Conservationists are rushing to save what is left of Beirut’s architectural heritage which has fallen victim to greedy promoters and politicians accused of turning the Lebanese capital into a concrete jungle.
“Beirut used to be a city of gorgeous mansions and gardens and now it has become a boring heap of high-rises and construction projects,” said Yvonne Sursock Cochrane, 88, founder of the Association for Protecting Natural Sites and Old Buildings in Lebanon (APSAD).
“We are destroying old houses which in other countries no one would dare touch,” Cochrane, whose family owns one of Beirut’s most beautiful Ottoman-era mansions, told AFP.

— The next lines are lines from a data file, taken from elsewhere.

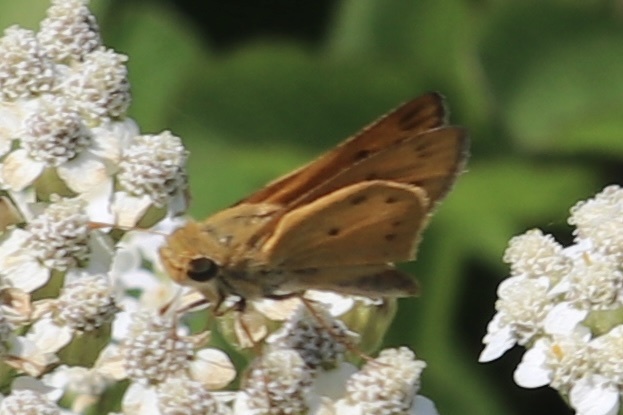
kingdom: Animalia
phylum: Arthropoda
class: Insecta
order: Lepidoptera
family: Hesperiidae
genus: Hylephila
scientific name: Hylephila phyleus
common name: Fiery skipper
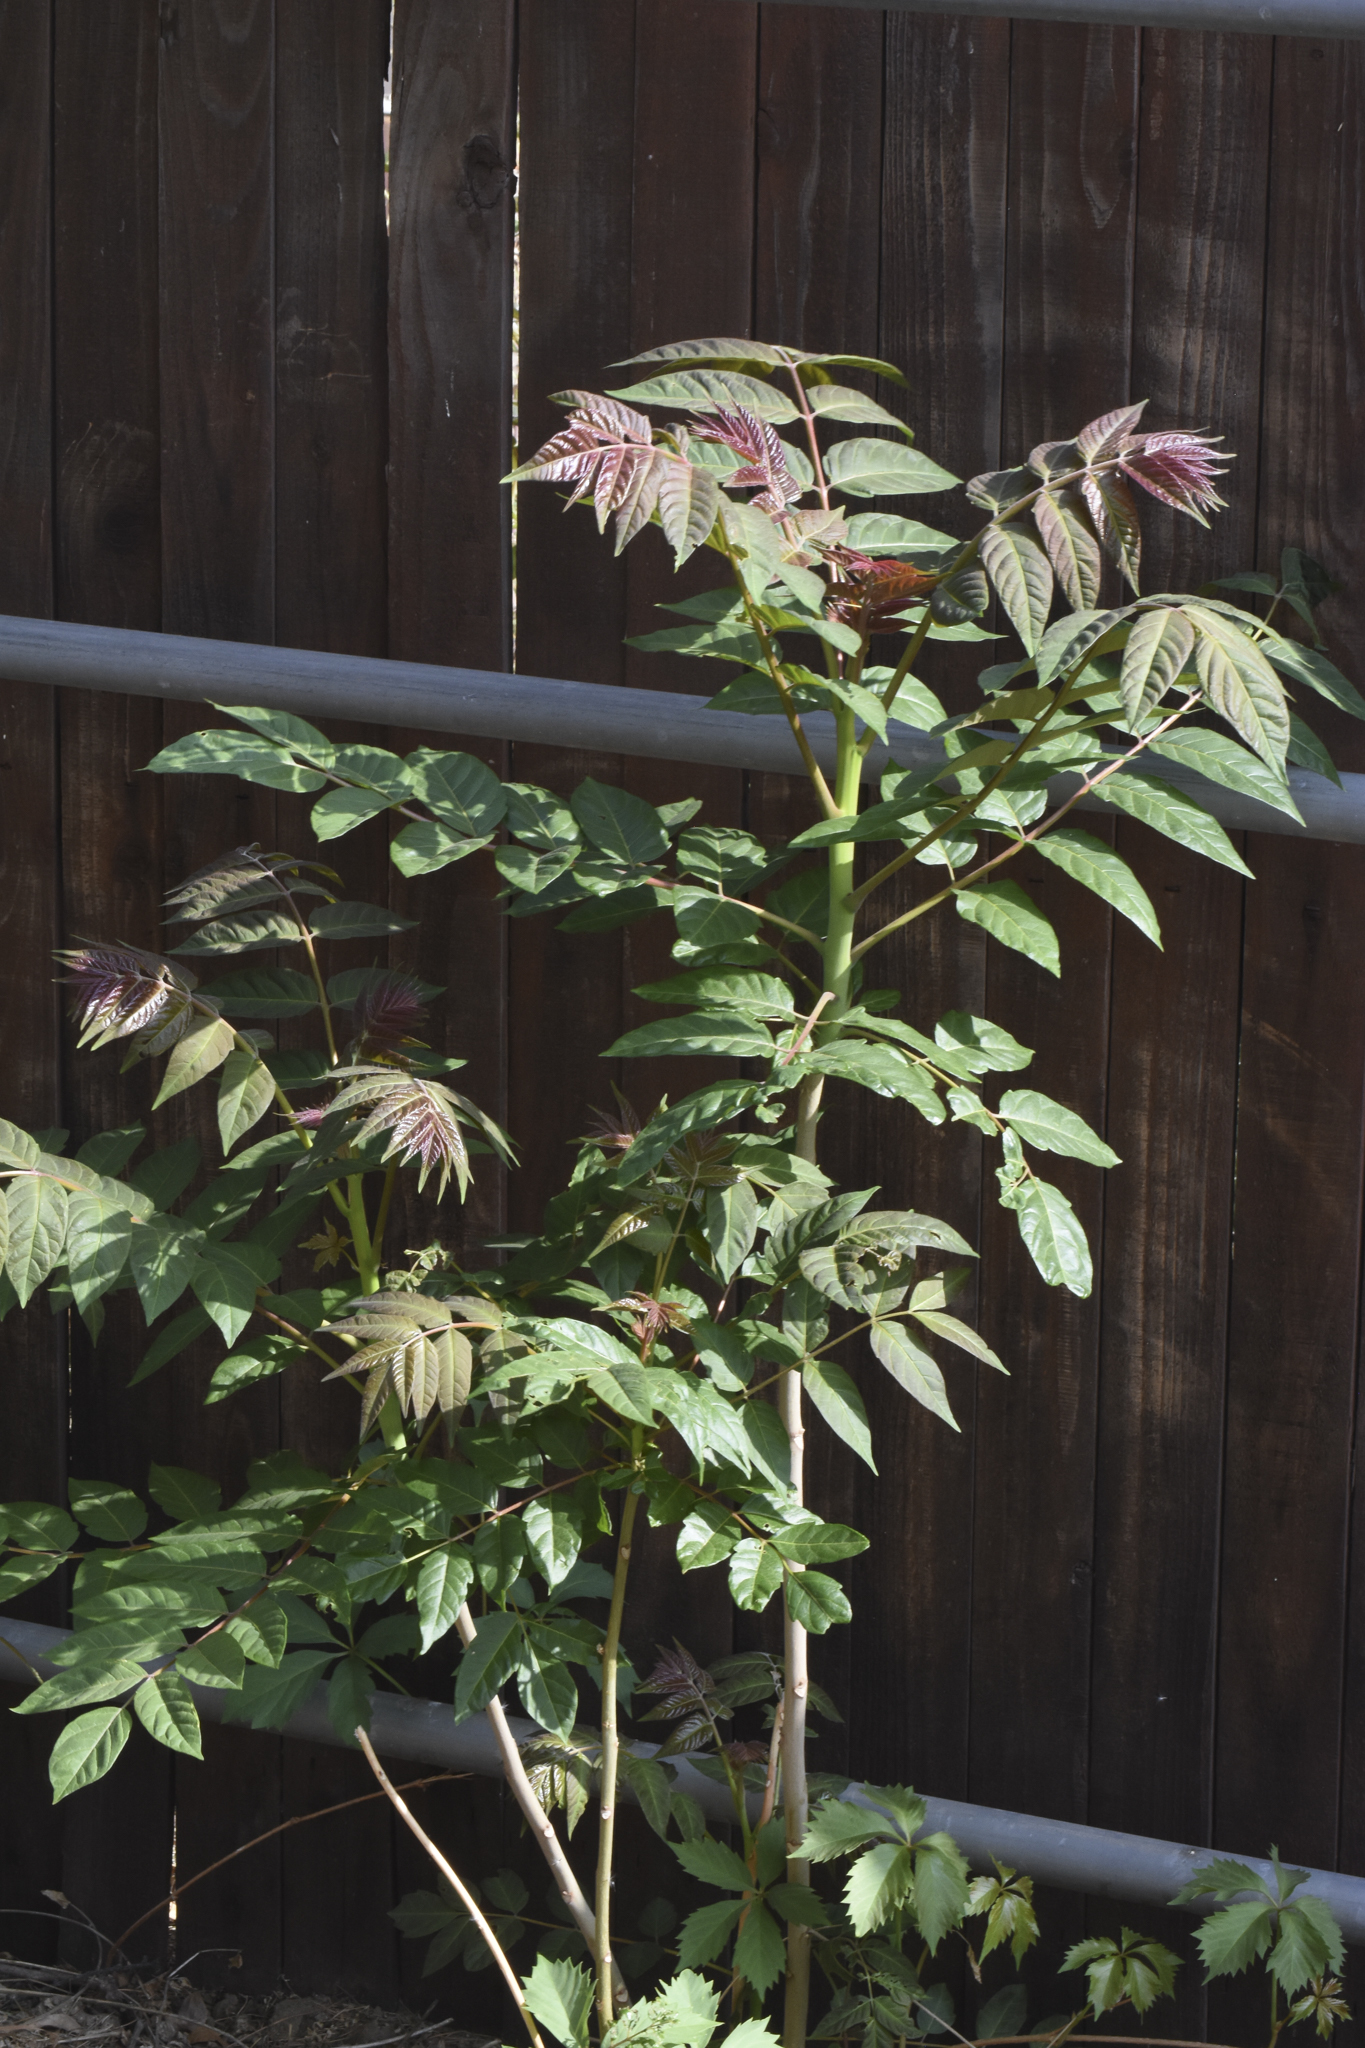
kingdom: Plantae
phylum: Tracheophyta
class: Magnoliopsida
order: Sapindales
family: Simaroubaceae
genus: Ailanthus
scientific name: Ailanthus altissima
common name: Tree-of-heaven
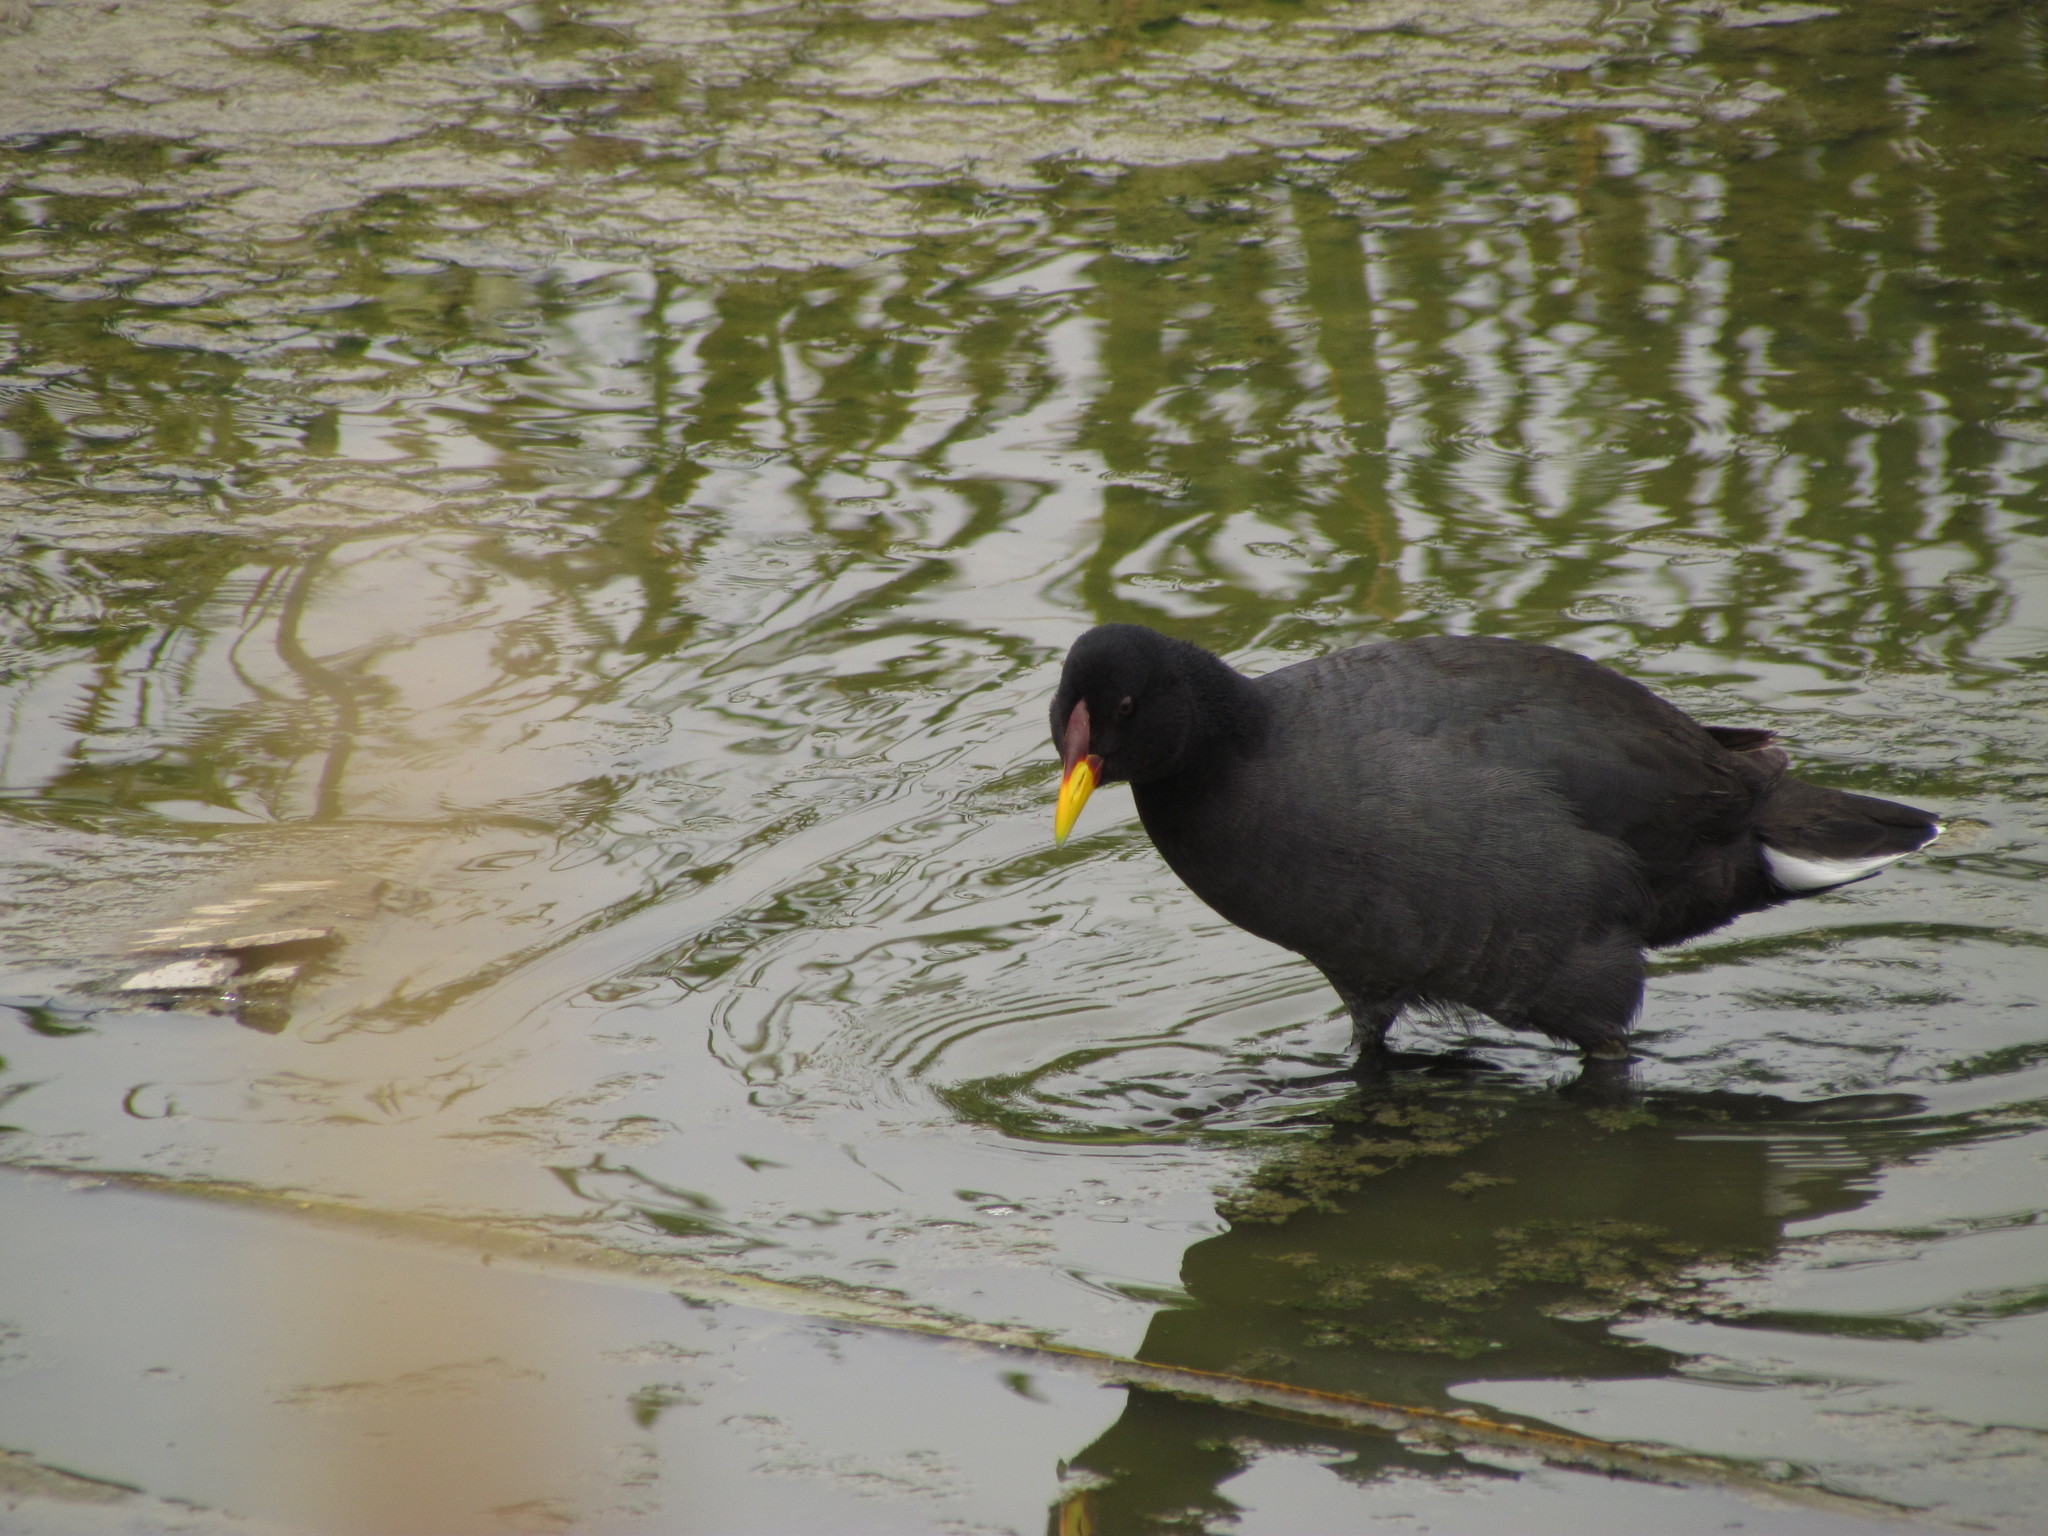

As building cranes crowd the city skyline, Beirut’s typical Lebanese houses, with their triple-arched windows, elaborate balconies, red-tiled roofs and jasmin-scented gardens have all but disappeared in favour of high-rises sprouting like mushrooms.
Of 1,200 old mansions and buildings inventoried in 1995 by the culture ministry, a mere 400 are left, officials say. The construction boom, which began at the end of the 1975-1990 civil war, is largely fuelled by rich expatriates and Gulf Arab investors who have driven prices up, encouraging Beirut property owners to sell to the highest bidder.
“Beirut is becoming uglier by the day and the Lebanese are getting used to this ugliness,” said Pascale Ingea, a member of Save Beirut Heritage, an initiative launched this year on the social networking Internet site Facebook. “I felt I had to do something when I watched from my balcony a 200-year-old
mansion that used to make me dream when I was a child being torn down, stone by stone,” the 33-year-old artist told AFP. “Our social and urban fabric are disappearing,” she added. “Beirut is no longer the city we knew.”
One property developer whose company is building a luxury high-rise in the Sursock neighbourhood of Beirut, which was once lined with elegant mansions and where a flat can now fetch upwards of three million dollars, declined to comment. “I am embarrassed because we tore down a traditional house to build a tower,” he said, requesting anonymity. “What else can I say?” Although many feel it may be too late to halt the rot, conservationists are pushing ahead with efforts to save the few buildings still standing and a march is planned this weekend in central Beirut to encourage the Lebanese to
react. One recent television spot by conservation groups featured tombstones representing demolished buildings against a backdrop of skyscrapers and a message that urged parliament to pass legislation to preserve heritage houses.
Any demolition order in Beirut must now carry the signature of Culture Minister Salim Wardy, who recently set up a hotline for people to report threatened buildings. “This has significantly reduced demolitions,” Wardy told AFP. But what is needed most, conservationists say, is the political will to
preserve what is left. “Lebanon considers itself a pioneer in everything, but when it comes to this we are way behind other Arab countries,” Wardy said.
Architect Fadlallah Dagher, a member of APSAD, said given that many of Lebanon’s politicians also dabble in property, it should come as no surprise that draft legislation to protect the country’s architectural heritage has been sitting in parliament for eight years.
“It’s no secret in Lebanon that a lot of politicians are in real estate and have no interest to safeguard old homes,” Dagher said, sitting in his family villa in Beirut’s traditional neighborhood of Gemayzeh. “Where there is land, there is money to be made,” he added. “I was once told by real estate developers not to meddle in their affairs and to go elsewhere if I was looking for culture.”
Wardy acknowledged that he had come under intense pressure by politicians and developers to take bribes and turn a blind eye to the destruction. “We’re simply trying to preserve the identity of our city,” he said. “We’re trying to save what is left.”